The UK scientist tackled quantum physics and nuclear politics and came up with the idea of Dyson spheres that span an entire solar system.
Physicist Freeman Dyson
Freeman Dyson, a physicist, mathematician and author, has died at the age of 96. The UK scientist's ideas encompassed everything from the abstruse physics of quantum mechanics to enormous Dyson spheres that harvest the entire energy output of a sun. He posited the latter in 1960, long before it was featured in sci-fi settings like Star Trek: The Next Generation or when scientists started talking about alien megastructures.
The Institute for Advanced Study, his academic home in Princeton, New Jersey, for 60 years, announced Dyson's death Friday.
"The world is a little less bright without his genius," tweeted Tim O'Reilly, who rose to Silicon Valley celebrity status through his technology book publishing business. Dyson also is the father of Silicon Valley investor Esther Dyson.

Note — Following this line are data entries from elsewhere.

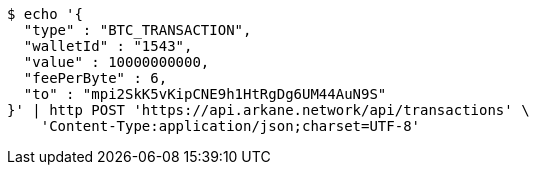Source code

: [source,bash]
----
$ echo '{
  "type" : "BTC_TRANSACTION",
  "walletId" : "1543",
  "value" : 10000000000,
  "feePerByte" : 6,
  "to" : "mpi2SkK5vKipCNE9h1HtRgDg6UM44AuN9S"
}' | http POST 'https://api.arkane.network/api/transactions' \
    'Content-Type:application/json;charset=UTF-8'
----
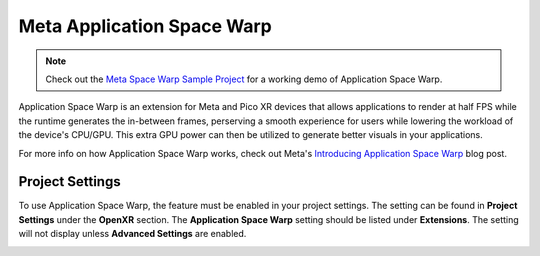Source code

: Meta Application Space Warp
===========================

.. note::

    Check out the `Meta Space Warp Sample Project <https://github.com/GodotVR/godot_openxr_vendors/tree/master/samples/meta-space-warp-sample>`_
    for a working demo of Application Space Warp.

Application Space Warp is an extension for Meta and Pico XR devices that allows applications to render at half FPS while the runtime
generates the in-between frames, perserving a smooth experience for users while lowering the workload of the device's CPU/GPU.
This extra GPU power can then be utilized to generate better visuals in your applications.

For more info on how Application Space Warp works, check out Meta's `Introducing Application Space Warp <https://developers.meta.com/horizon/blog/introducing-application-spacewarp/>`_ blog post.

Project Settings
----------------

To use Application Space Warp, the feature must be enabled in your project settings. The setting can be found in **Project Settings** under the **OpenXR** section.
The **Application Space Warp** setting should be listed under **Extensions**. The setting will not display unless **Advanced Settings** are enabled.

.. image:: img/application_space_warp/space_warp_project_setting.png

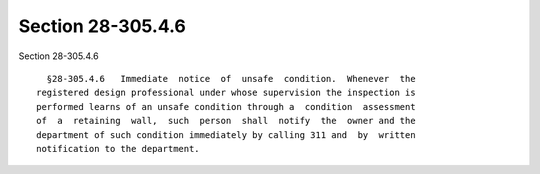 Section 28-305.4.6
==================

Section 28-305.4.6 ::    
        
     
        §28-305.4.6   Immediate  notice  of  unsafe  condition.  Whenever  the
      registered design professional under whose supervision the inspection is
      performed learns of an unsafe condition through a  condition  assessment
      of  a  retaining  wall,  such  person  shall  notify  the  owner and the
      department of such condition immediately by calling 311 and  by  written
      notification to the department.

His career began at the UK's Bomber Command during World War II, where his statistical analysis helped discover the reason so many British airmen died attacking Germany was simply because their planes' aircraft hatches were impractically small. That episode is detailed in his first book, Disturbing the Universe.
After the Cold War began, he worked on cutting nuclear weapons testing and urged creation of the US government's Arms Control and Disarmament Agency. "The military knows that our nuclear weapons are essentially useless for fighting real wars. The problem is to educate the politicians," he said in a 2013 Slashdot interview.
He also worked on Project Orion, a US effort to build a spacecraft propelled by nuclear explosions, and was a fan of space exploration. He also showed a contrarian streak, though, for example considering the US Space Shuttle program a waste of money.